### [TEXTO BASE]
════════════════

Essa declaração significa na prática que o Fed não tem intenção de desorganizar o curso normal de suas operações monetárias e não haverá redução de emergência nos juros antes de sua próxima reunião, em 18 de setembro. No entanto, na reunião, o Fed provavelmente fará o que tendia a fazer de qualquer maneira neste outono, mesmo na ausência da chamada crise. Anunciará uma redução modesta nas taxas de juros dos EUA.

Esse refresco seria, de qualquer forma, justificado, como já argumentei em maio último, pela desaceleração da economia americana e o enfraquecimento das pressões inflacionárias. A única diferença que a crise financeira do verão provocou teria sido adiantar em mais ou menos um mês o modesto refresco monetário que os números da economia americana estavam sugerindo de qualquer forma.

A reação positiva do mercado de ações na semana passada a toda essa inação monetária sugere que os presidentes dos bancos centrais ganharam sua guerra de nervos com os superexaltados acadêmicos financeiros e estão no seu caminho para restaurar o tédio que gostam que seja a emoção prevalecente no mundo da política econômica. Ao dizer isso, não quero implicar que as políticas dos banqueiros centrais estão necessariamente certas.

════════════════

[Coordenadas dos pontos-chave da pose]
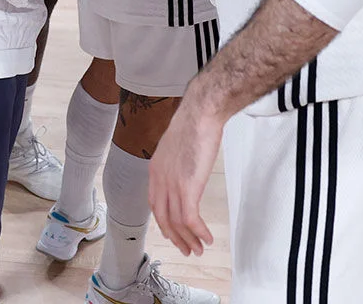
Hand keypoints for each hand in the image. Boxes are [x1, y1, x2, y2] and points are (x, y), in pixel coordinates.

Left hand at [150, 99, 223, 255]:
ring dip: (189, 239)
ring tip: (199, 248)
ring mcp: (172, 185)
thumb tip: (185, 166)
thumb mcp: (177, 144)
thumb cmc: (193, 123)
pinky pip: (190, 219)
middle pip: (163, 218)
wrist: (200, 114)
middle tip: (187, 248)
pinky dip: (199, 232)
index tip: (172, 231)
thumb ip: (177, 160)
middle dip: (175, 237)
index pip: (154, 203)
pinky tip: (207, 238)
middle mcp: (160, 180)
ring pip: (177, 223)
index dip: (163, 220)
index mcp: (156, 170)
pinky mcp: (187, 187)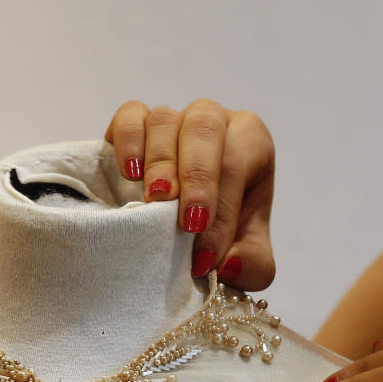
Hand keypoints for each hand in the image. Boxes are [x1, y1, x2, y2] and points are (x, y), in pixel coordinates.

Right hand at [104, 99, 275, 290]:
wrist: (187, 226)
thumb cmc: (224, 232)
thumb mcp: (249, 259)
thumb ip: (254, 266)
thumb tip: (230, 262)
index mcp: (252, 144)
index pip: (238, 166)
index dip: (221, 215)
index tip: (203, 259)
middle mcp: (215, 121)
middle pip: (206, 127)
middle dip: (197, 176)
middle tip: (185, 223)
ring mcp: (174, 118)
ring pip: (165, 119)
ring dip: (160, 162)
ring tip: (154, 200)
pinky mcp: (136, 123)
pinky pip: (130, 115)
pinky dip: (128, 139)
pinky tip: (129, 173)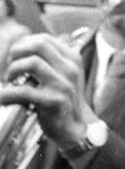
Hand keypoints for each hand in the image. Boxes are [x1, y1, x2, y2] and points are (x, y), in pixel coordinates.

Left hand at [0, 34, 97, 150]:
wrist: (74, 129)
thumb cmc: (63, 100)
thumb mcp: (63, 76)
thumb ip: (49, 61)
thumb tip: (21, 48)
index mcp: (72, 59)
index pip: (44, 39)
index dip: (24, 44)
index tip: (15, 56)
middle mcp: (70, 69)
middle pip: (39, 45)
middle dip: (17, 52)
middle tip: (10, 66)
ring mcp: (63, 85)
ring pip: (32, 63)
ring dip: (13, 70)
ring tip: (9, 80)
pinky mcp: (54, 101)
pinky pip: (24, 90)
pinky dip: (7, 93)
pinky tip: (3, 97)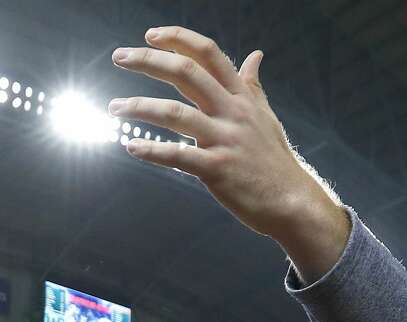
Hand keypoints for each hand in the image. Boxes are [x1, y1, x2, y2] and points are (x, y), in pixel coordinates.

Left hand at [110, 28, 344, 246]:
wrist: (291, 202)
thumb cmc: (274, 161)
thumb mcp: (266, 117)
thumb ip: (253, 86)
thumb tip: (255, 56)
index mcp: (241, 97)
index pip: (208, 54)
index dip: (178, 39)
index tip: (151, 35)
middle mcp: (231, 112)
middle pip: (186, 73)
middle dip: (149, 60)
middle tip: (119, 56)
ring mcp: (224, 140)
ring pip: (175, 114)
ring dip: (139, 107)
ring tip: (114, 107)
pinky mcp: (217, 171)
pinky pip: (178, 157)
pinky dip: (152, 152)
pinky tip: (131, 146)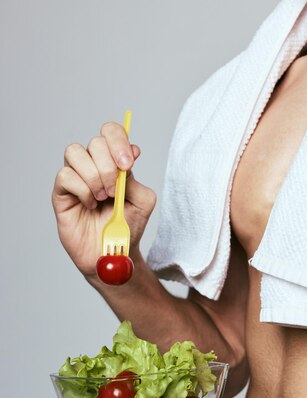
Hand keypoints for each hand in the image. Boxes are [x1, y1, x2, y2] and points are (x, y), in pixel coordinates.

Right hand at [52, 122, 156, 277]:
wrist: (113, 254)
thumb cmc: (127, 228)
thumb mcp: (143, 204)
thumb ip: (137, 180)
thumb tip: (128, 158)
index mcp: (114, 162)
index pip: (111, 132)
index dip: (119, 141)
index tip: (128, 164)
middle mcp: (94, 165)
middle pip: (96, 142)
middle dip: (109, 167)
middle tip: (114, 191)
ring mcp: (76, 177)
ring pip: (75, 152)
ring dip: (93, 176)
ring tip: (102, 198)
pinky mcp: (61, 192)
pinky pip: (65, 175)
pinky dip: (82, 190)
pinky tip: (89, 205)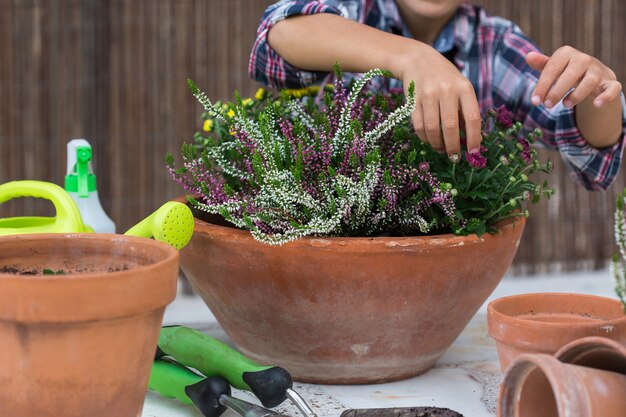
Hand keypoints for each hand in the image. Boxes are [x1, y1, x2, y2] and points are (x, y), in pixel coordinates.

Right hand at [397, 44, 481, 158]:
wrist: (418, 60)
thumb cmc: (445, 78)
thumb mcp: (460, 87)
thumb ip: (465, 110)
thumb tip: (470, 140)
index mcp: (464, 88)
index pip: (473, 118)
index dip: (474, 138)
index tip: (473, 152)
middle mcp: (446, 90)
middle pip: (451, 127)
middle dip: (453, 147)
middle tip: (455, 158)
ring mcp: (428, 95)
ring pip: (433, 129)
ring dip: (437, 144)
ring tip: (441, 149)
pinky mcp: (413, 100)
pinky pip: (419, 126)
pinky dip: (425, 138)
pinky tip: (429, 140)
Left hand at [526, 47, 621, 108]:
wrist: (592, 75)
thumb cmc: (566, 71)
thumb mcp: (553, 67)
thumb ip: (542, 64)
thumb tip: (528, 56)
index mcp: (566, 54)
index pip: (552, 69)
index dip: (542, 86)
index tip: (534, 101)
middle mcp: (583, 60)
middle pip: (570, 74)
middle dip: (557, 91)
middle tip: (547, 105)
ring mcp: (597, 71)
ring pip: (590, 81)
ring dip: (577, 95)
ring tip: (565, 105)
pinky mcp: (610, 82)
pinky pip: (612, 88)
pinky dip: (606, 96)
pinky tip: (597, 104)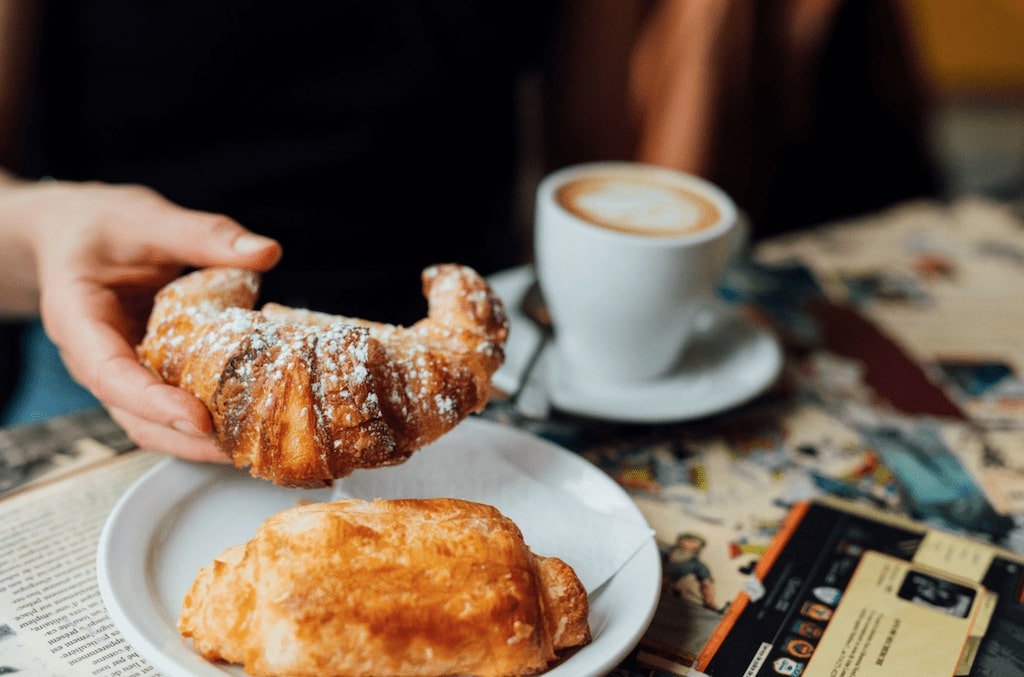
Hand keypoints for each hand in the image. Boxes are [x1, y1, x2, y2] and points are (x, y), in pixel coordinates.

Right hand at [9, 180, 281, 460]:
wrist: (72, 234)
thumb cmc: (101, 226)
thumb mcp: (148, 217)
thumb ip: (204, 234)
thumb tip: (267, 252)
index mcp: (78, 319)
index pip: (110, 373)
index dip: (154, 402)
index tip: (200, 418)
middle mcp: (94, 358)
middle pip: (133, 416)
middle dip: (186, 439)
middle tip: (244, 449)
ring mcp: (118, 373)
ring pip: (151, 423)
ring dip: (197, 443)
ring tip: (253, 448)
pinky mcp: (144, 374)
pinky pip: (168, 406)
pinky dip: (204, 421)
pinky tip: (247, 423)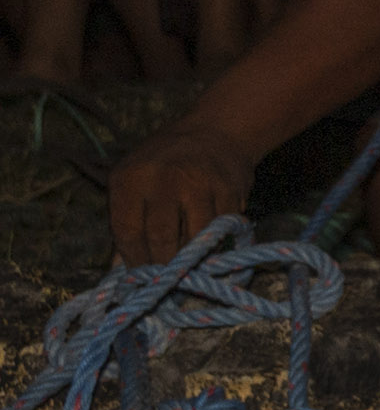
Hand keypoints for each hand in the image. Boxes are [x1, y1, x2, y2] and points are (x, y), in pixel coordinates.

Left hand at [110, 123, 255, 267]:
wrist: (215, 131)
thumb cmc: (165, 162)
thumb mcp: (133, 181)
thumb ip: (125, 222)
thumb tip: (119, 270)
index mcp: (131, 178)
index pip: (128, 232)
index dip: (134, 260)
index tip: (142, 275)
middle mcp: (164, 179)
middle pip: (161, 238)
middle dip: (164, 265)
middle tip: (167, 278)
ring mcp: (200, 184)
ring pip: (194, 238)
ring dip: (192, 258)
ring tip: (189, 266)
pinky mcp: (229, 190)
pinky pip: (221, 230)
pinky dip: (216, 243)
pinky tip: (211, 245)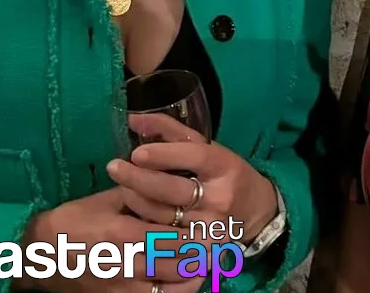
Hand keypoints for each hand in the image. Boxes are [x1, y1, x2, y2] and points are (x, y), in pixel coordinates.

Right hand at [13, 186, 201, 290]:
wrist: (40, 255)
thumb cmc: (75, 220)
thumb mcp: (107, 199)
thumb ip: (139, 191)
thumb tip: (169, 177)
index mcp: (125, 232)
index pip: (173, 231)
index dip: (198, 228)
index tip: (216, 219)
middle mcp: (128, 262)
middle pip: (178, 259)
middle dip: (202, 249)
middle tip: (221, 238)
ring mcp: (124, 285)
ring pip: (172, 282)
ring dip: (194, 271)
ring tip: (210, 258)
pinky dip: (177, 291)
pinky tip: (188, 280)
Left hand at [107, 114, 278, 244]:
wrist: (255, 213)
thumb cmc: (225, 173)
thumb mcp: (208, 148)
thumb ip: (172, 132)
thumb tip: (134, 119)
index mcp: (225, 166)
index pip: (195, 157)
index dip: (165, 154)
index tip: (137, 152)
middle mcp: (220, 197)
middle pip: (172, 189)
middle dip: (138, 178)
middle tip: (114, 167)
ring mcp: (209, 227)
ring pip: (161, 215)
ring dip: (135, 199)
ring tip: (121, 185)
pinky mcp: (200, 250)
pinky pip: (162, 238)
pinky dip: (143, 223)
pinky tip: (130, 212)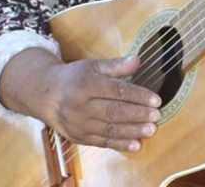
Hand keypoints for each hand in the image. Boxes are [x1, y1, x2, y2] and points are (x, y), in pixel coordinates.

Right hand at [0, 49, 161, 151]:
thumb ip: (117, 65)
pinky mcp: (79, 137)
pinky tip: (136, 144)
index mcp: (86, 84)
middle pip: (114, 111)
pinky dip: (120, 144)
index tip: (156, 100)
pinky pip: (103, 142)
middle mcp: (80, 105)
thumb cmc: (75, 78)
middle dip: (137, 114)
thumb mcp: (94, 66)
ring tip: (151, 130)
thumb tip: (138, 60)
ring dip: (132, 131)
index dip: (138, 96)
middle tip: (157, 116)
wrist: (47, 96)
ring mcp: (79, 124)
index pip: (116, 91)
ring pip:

════════════════

### [TRABALHO PEDIDO]
**a.** Transcreva do texto sobre o Fed o trecho que começa nas palavras "A reação positiva" e termina depois de "estão necessariamente certas.".
**b.** Segundo o texto sobre o Fed, por que a redução das taxas de juros seria justificada mesmo sem a crise? Responda em uma a três frases.
Não é preciso usar o material.

### [RESPOSTAS]
**a.**
A reação positiva do mercado de ações na semana passada a toda essa inação monetária sugere que os presidentes dos bancos centrais ganharam sua guerra de nervos com os superexaltados acadêmicos financeiros e estão no seu caminho para restaurar o tédio que gostam que seja a emoção prevalecente no mundo da política econômica. Ao dizer isso, não quero implicar que as políticas dos banqueiros centrais estão necessariamente certas.

**b.** Porque a economia americana estava desacelerando e as pressões inflacionárias vinham se enfraquecendo. A crise financeira do verão teria apenas adiantado em mais ou menos um mês esse modesto refresco monetário.